**TASK LIST:**
- a) In the web layout passage, what made the Holy Grail layout practical?
- b) Please write the next part of the web layout passage, starting after its last sentence.

**EXERCISE PASSAGE:**
--*--
Explorations and Experiments

 

Jen makes a great point on her presentation. Where are the awesome layouts that we see in print reflected on the web? We are not tied into the "rectangular boxes" wisdom of the web anymore. We have technologies like shapes, clip paths, masks and many other technologies that make square boxes almost obsolete.

Don't get me wrong... rectangles have their place and we shouldn't make all out content replicas of printed material but, Rather than taking the challenges and opportunities of print as a source of ideas and inspirations we became stuck in the Holy Grail layout (and we'll leave aside, for the moment, the fact that the Holy Grail Layout only became practical with the advent of CSS Flexbox as explained by Philip Walton.)

So what happens when you stop thinking about rectangular, Holy Grail style, layouts? You can start thinking of layouts like those on magazines and start really pushing the envelope with technologies like WebGL, D3, CSS Blends, transitions and animations and all the technologies that we have available on the web stack.

We can also avoid pitfalls likes the ones in the Noise versus Noise Flickr set where the creator has attempted to identify the actual content of websites in the midst of ads and other irrelevant content.
--*--
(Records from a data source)
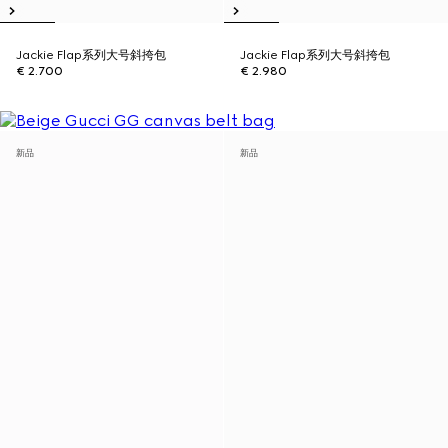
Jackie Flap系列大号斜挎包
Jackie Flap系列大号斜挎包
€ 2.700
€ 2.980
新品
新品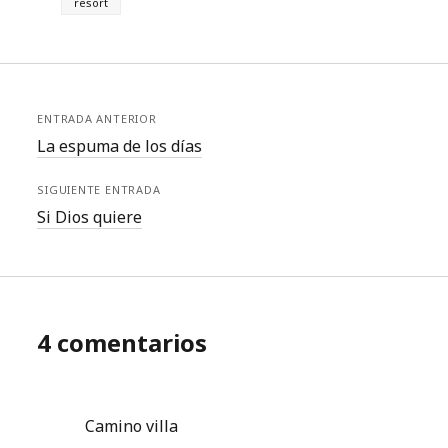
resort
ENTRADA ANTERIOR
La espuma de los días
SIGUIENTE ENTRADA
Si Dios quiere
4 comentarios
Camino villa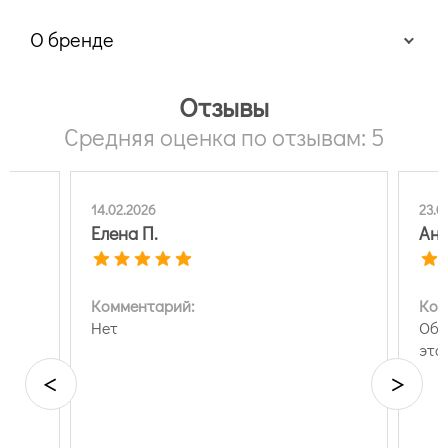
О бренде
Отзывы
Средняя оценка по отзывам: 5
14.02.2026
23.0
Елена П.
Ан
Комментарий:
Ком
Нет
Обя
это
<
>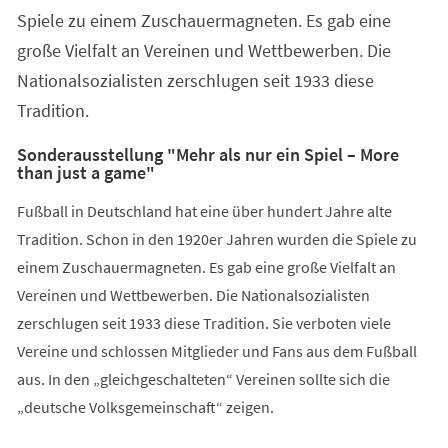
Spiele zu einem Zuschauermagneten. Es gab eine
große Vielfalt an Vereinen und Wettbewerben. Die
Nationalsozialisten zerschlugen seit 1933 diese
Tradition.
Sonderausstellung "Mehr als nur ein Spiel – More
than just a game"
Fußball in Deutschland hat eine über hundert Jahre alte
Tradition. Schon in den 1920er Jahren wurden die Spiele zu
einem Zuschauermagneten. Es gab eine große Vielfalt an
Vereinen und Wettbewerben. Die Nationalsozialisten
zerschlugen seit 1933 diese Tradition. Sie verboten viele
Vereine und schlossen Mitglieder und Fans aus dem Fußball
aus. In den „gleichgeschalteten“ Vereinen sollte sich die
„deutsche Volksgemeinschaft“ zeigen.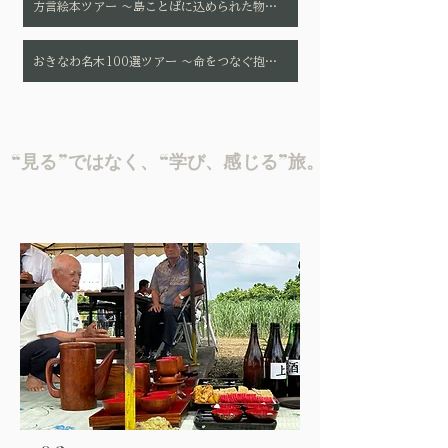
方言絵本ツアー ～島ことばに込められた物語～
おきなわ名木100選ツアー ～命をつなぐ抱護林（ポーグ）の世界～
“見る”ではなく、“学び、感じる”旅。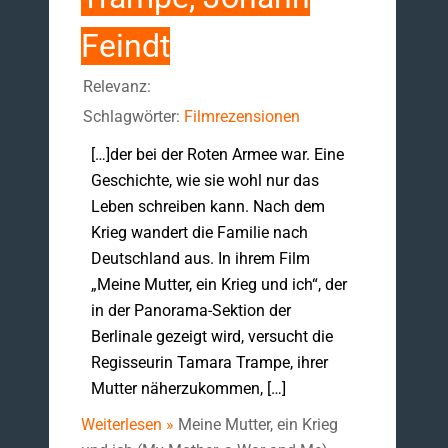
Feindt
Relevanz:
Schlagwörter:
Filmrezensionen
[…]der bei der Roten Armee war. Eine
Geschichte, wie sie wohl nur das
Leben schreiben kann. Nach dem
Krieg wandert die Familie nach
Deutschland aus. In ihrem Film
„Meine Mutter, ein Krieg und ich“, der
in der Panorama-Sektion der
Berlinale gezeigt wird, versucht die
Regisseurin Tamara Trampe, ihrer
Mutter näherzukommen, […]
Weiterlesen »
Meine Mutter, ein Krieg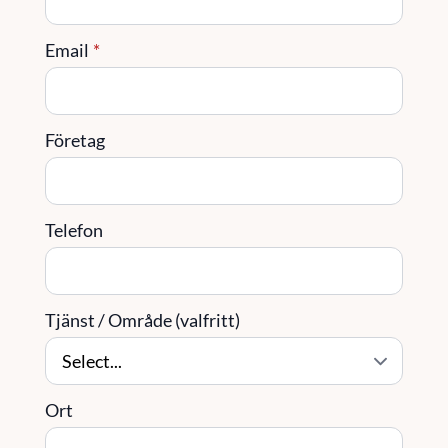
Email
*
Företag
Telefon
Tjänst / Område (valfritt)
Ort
--*--
**WRITTEN RESPONSES:**
- a) The advent of CSS Flexbox made the Holy Grail layout practical.

- b)
Lea Verou's CSS Secrets is another good source of inspiration for CSS and how far to push the technologies. The book is based on two of her presentations: CSS3 secrets: 10 things you might not know about CSS3 and More CSS Secrets: Another 10 things you may not know about CSS and it provides crazy ways to use what we're already familiar in CSS.

Why can't it look like print? Why should it look like print? #

One example of pushing the web: non-linear narratives

But it's not just whether we move the words around the box or the the boxes around the screen. It's also the way we incorporate web technologies (typography, new web APIs, new semantic HTML5 tags) into our written content to create more engaging user experiences and the way in which we interact with the content on screen across a variety of devices and form factors.

For the longest time we've been told that 'the web is not print' and we grew into holy grail layouts. A fair question would be to ask what's next. How can we push the boundaries of the web even further without loosing sight of accessibility and universal access?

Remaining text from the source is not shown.